> _Source extract_:
Despite the great service offered by DirecTV, the prices started to climb, as they have been wont to do since the introduction of pay TV. My wife Karen started hinting about switching to AT&T U-verse, since they seemed to offer lower prices for more channels. I demurred, saying that I'd heard some bad things about the service. I held off like this for about two years, with the DirecTV prices climbing and the U-verse offers getting better and better. Early one evening, a young man came to our door trying to sell us U-verse, and I proceeded to lecture him on why I didn't want the service. I think that, after the first five minutes, he had actually stopped trying to sell me on it, but by then, I was wound up and had started listing all the various and sundry problems I'd heard from other people. He finally went away without convincing me, sporting what looked to me to be a profound sense of relief.

But finally, due mostly to service outages during periods of bad weather, we made the decision to leave DirecTV in favor of U-verse. It all happened when we went to upgrade iPhones at the AT&T store. They made it sound so good, both financially and technically, that I finally gave in, and we scheduled the installation.

> _Activity list_:
**1.** In the TV service passage, what was the main reason the household finally left DirecTV?
**2.** Reproduce the TV service passage from "But finally, due" to "scheduled the installation.".

> _Collected data_:

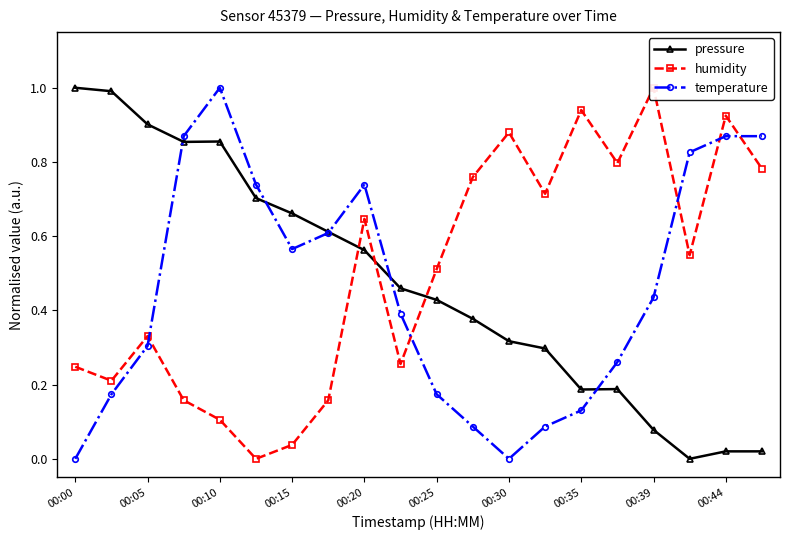

After their last crossing, which series has the higher values: humidity or pressure?

humidity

> _Outputs in order_:
**1.** Service outages during periods of bad weather.

**2.**
But finally, due mostly to service outages during periods of bad weather, we made the decision to leave DirecTV in favor of U-verse. It all happened when we went to upgrade iPhones at the AT&T store. They made it sound so good, both financially and technically, that I finally gave in, and we scheduled the installation.